Researcher Profile

Ernesto Marinero

Professor of Materials Engineering and Manufacturing; Director Deliberate Innovation for Faculty, Nanotechnology

Contact Information


Ernesto Marinero profile picture


B.Sc., Physics, Heriot-Watt University, Edinburgh, Scotland, UK; Ph.D., Physics, Heriot-Watt University, Edinburgh, Scotland, UK

Research Interests

Ernesto E. Marinero joined Purdue University on February 2013 after a successful industrial career in Silicon Valley. His research experience in both fundamental and applied science has been gained through appointments at the Max Planck Institute in G?ttingen, Germany; Stanford University, California; the IBM Almaden Research Center and the Hitachi San Jose Research Center both in San Jose, California.
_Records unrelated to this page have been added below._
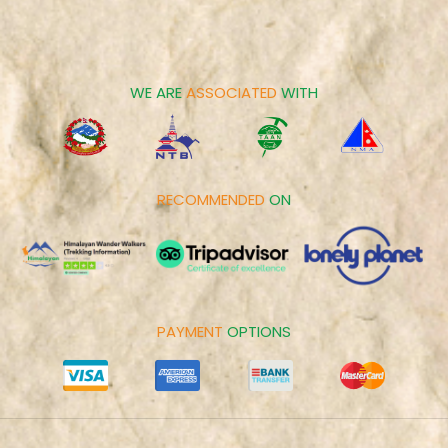
Career
Spiritual Tours
Make Payment
Day Tours
Cookies Policy
WE ARE
ASSOCIATED
WITH
RECOMMENDED
ON
PAYMENT
OPTIONS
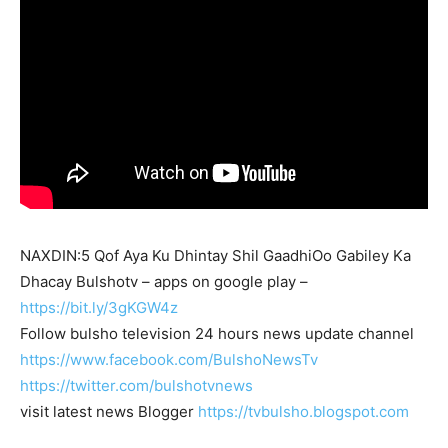
NAXDIN:5 Qof Aya Ku Dhintay Shil GaadhiOo Gabiley Ka
Dhacay Bulshotv – apps on google play –
https://bit.ly/3gKGW4z
Follow bulsho television 24 hours news update channel
https://www.facebook.com/BulshoNewsTv
https://twitter.com/bulshotvnews
visit latest news Blogger
https://tvbulsho.blogspot.com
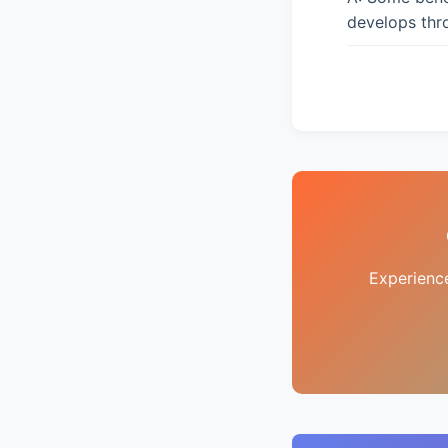
develops thro
Experienc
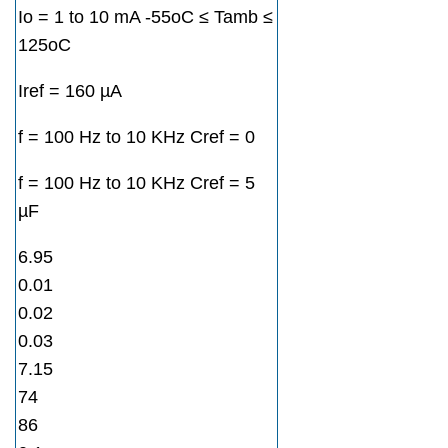
Io = 1 to 10 mA -55oC ≤ Tamb ≤
125oC
Iref = 160 µA
f = 100 Hz to 10 KHz Cref = 0
f = 100 Hz to 10 KHz Cref = 5
µF
6.95
0.01
0.02
0.03
7.15
74
86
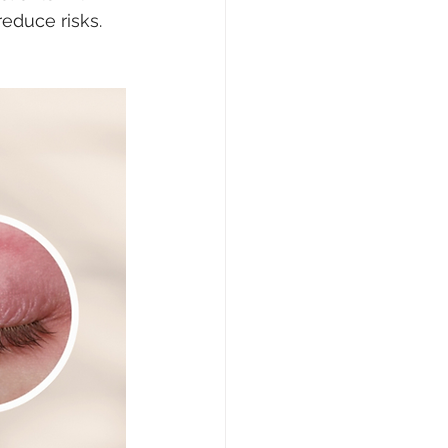
educe risks. 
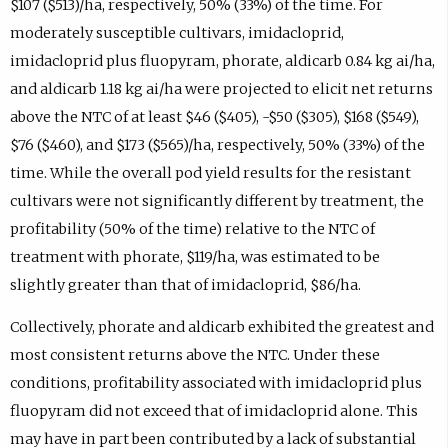
$107 ($513)/ha, respectively, 50% (33%) of the time. For
moderately susceptible cultivars, imidacloprid,
imidacloprid plus fluopyram, phorate, aldicarb 0.84 kg ai/ha,
and aldicarb 1.18 kg ai/ha were projected to elicit net returns
above the NTC of at least $46 ($405), -$50 ($305), $168 ($549),
$76 ($460), and $173 ($565)/ha, respectively, 50% (33%) of the
time. While the overall pod yield results for the resistant
cultivars were not significantly different by treatment, the
profitability (50% of the time) relative to the NTC of
treatment with phorate, $119/ha, was estimated to be
slightly greater than that of imidacloprid, $86/ha.
Collectively, phorate and aldicarb exhibited the greatest and
most consistent returns above the NTC. Under these
conditions, profitability associated with imidacloprid plus
fluopyram did not exceed that of imidacloprid alone. This
may have in part been contributed by a lack of substantial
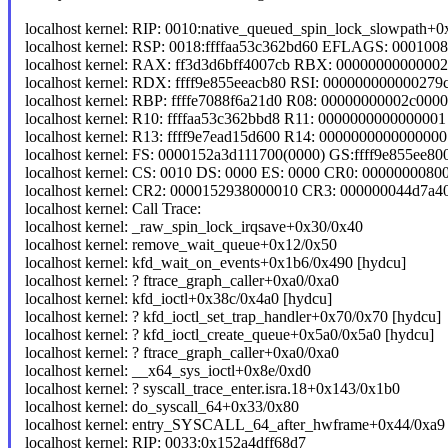
localhost kernel: RIP: 0010:native_queued_spin_lock_slowpath+
localhost kernel: RSP: 0018:ffffaa53c362bd60 EFLAGS: 000100
localhost kernel: RAX: ff3d3d6bff4007cb RBX: 000000000000
localhost kernel: RDX: ffff9e855eeacb80 RSI: 000000000000279
localhost kernel: RBP: ffffe7088f6a21d0 R08: 00000000002c0000
localhost kernel: R10: ffffaa53c362bbd8 R11: 00000000000000
localhost kernel: R13: ffff9e7ead15d600 R14: 0000000000000000
localhost kernel: FS: 0000152a3d111700(0000) GS:ffff9e855ee
localhost kernel: CS: 0010 DS: 0000 ES: 0000 CR0: 0000000080
localhost kernel: CR2: 0000152938000010 CR3: 000000044d7a
localhost kernel: Call Trace:
localhost kernel: _raw_spin_lock_irqsave+0x30/0x40
localhost kernel: remove_wait_queue+0x12/0x50
localhost kernel: kfd_wait_on_events+0x1b6/0x490 [hydcu]
localhost kernel: ? ftrace_graph_caller+0xa0/0xa0
localhost kernel: kfd_ioctl+0x38c/0x4a0 [hydcu]
localhost kernel: ? kfd_ioctl_set_trap_handler+0x70/0x70 [hydcu]
localhost kernel: ? kfd_ioctl_create_queue+0x5a0/0x5a0 [hydcu]
localhost kernel: ? ftrace_graph_caller+0xa0/0xa0
localhost kernel: __x64_sys_ioctl+0x8e/0xd0
localhost kernel: ? syscall_trace_enter.isra.18+0x143/0x1b0
localhost kernel: do_syscall_64+0x33/0x80
localhost kernel: entry_SYSCALL_64_after_hwframe+0x44/0xa9
localhost kernel: RIP: 0033:0x152a4dff68d7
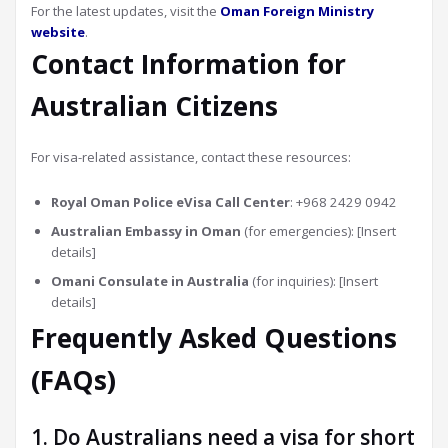
For the latest updates, visit the
Oman Foreign Ministry
website
.
Contact Information for
Australian Citizens
For visa-related assistance, contact these resources:
Royal Oman Police eVisa Call Center
: +968 2429 0942
Australian Embassy in Oman
(for emergencies): [Insert
details]
Omani Consulate in Australia
(for inquiries): [Insert
details]
Frequently Asked Questions
(FAQs)
1. Do Australians need a visa for short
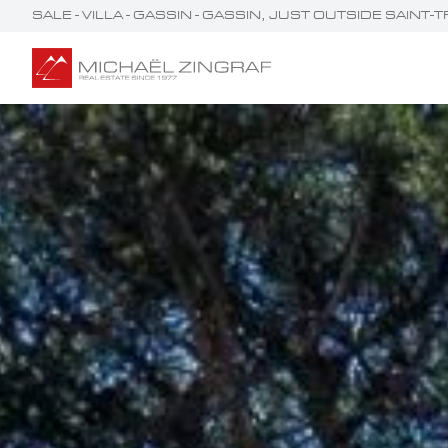
SALE - VILLA - GASSIN - GASSIN, JUST OUTSIDE SAIN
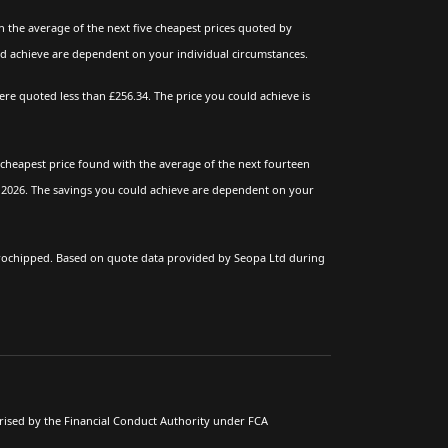
 the average of the next five cheapest prices quoted by
ld achieve are dependent on your individual circumstances.
e quoted less than £256.34. The price you could achieve is
cheapest price found with the average of the next fourteen
l 2026. The savings you could achieve are dependent on your
crochipped. Based on quote data provided by Seopa Ltd during
rised by the Financial Conduct Authority under FCA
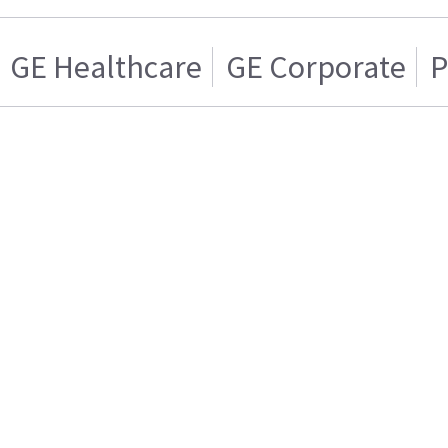
GE Healthcare
GE Corporate
P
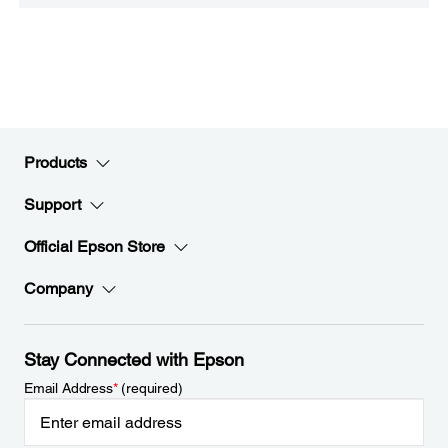
Products
Support
Official Epson Store
Company
Stay Connected with Epson
Email Address
*
(required)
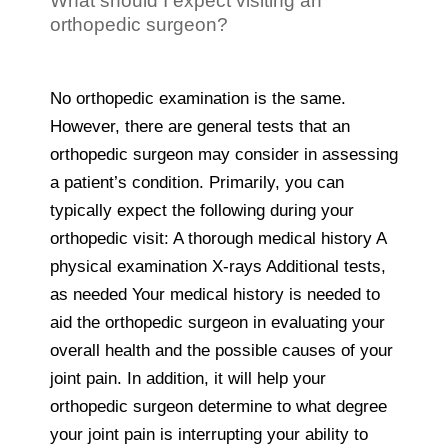
What should I expect visiting an
orthopedic surgeon?
No orthopedic examination is the same.
However, there are general tests that an
orthopedic surgeon may consider in assessing
a patient’s condition. Primarily, you can
typically expect the following during your
orthopedic visit: A thorough medical history A
physical examination X-rays Additional tests,
as needed Your medical history is needed to
aid the orthopedic surgeon in evaluating your
overall health and the possible causes of your
joint pain. In addition, it will help your
orthopedic surgeon determine to what degree
your joint pain is interrupting your ability to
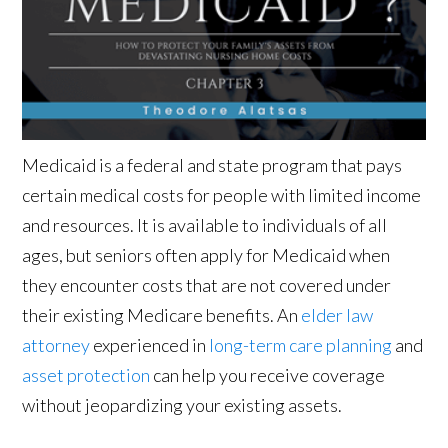
Medicaid is a federal and state program that pays
certain medical costs for people with limited income
and resources. It is available to individuals of all
ages, but seniors often apply for Medicaid when
they encounter costs that are not covered under
their existing Medicare benefits. An
elder law
attorney
experienced in
long-term care planning
and
asset protection
can help you receive coverage
without jeopardizing your existing assets.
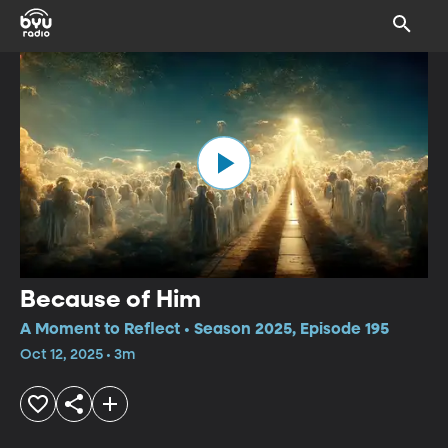
Because of Him
A Moment to Reflect • Season 2025, Episode 195
Oct 12, 2025 • 3m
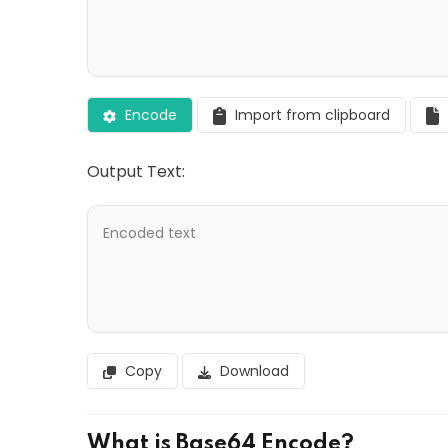
Encode
Import from clipboard
Output Text:
Copy
Download
What is Base64 Encode?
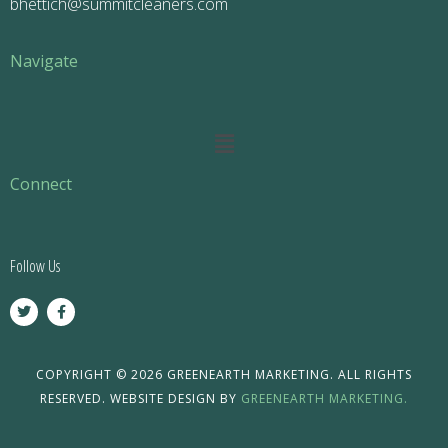
bhettich@summitcleaners.com
Navigate
Main
Menu
Connect
Follow Us
T
F
w
a
i
c
t
e
t
b
e
o
COPYRIGHT © 2026 GREENEARTH MARKETING. ALL RIGHTS
r
o
RESERVED. WEBSITE DESIGN BY
GREENEARTH MARKETING.
k
-
f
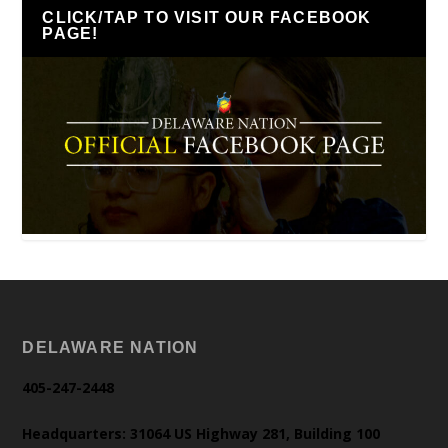
CLICK/TAP TO VISIT OUR FACEBOOK
PAGE!
DELAWARE NATION
405-247-2448
Headquarters: 31064 US Highway 281, Building 100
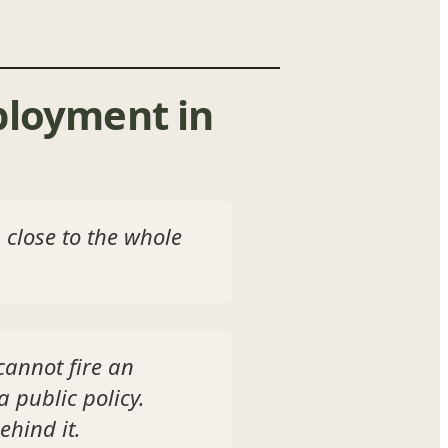
ployment in
 close to the whole
cannot fire an
 public policy.
ehind it.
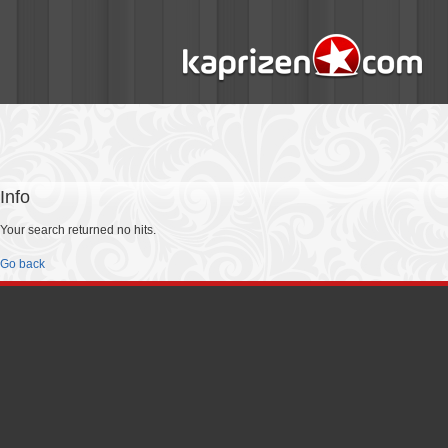
Info
Your search returned no hits.
Go back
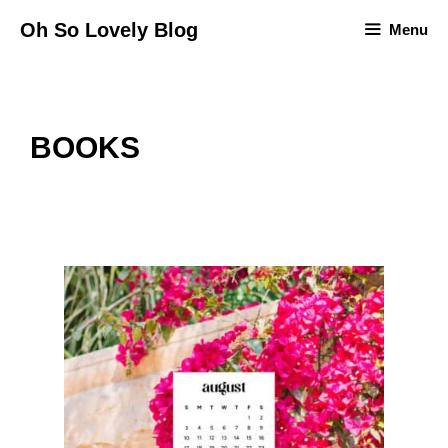
Skip
Oh So Lovely Blog
Menu
to
content
BOOKS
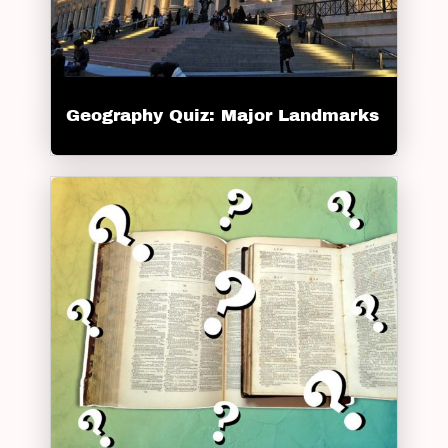
Geography Quiz: Major Landmarks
He is an experimentalist whose expertise includes Materials Science, Synthesis of Nanostructured Materials, Laser Physics and Picosecond Phenomena, Laser-Materials Processing, Magnetism and Nanoscale Sensor Device Physics and Fabrication. In addition to his scientific publications, his granted patent portfolio comprises 58 in the USA, 32 in Asia and 15 in Europe.

Research Impact

The Marinero research group focuses on the synthesis of nanoscale materials, their characterization and device applications for energy storage, spintronics and biosensors. The energy storage effort aims at solving the safety issues of Li-ion batteries while extending their gravimetric capacity and performance. We are developing composite solid-state electrolytes (SSE) comprising conducting polymers embedded with ceramic particles. The goal is to synthesize SSE with ionic conductivities on par liquid electrolytes that upon integration into battery devices employing Li-Air and Li-S pair chemistries will deliver 10-fold capacity increments over current Li-ion batteries. Marinero is a member of the Spintronics Atoms to Systems pre-eminent team and our research effort in this area aims at solving key impediments inherent to current spintronics devices: their slow switching speed and the excessive energy required to switch the magnetization orientation. Solutions based on synthetic ferromagnetic structure are predicted by our computational work to switch in the ps time scale and are being experimentally validated in our group. Another overarching goal of our preeminent spintronics team is the development of probabilistic computing employing stochastic magnets. To this aim we are developing logic and memory building blocks employing superparamagnets with particular emphasis on characterization of their magnetization switching dynamics. Recently a new effort between the Spintronics and the Quantum Photonics pre-eminent teams was initiated that seeks at the confluence of spins and photons to manipulate in the femtosecond time scale the magnetization orientation of nanomagnets through surface plasmons and the amplitude and directionality of plasmonic excitations with transient magnetic fields. Our ultimate goal is the realization of novel on-chip all-optically controlled devices. The biosensor research has two components: a) the development of an ultra-sensitive, room temperature and wearable magnetic sensor array for brain research (cellular and cognitive) based on the detection of magnetic signals associated with brain activity and neuron interactions; b) development of autonomous biosensors (sense, diagnose, remote transmission and self-powered) for the detection and monitoring of diseases transmitted by arthropod vectors such as dengue and Zika.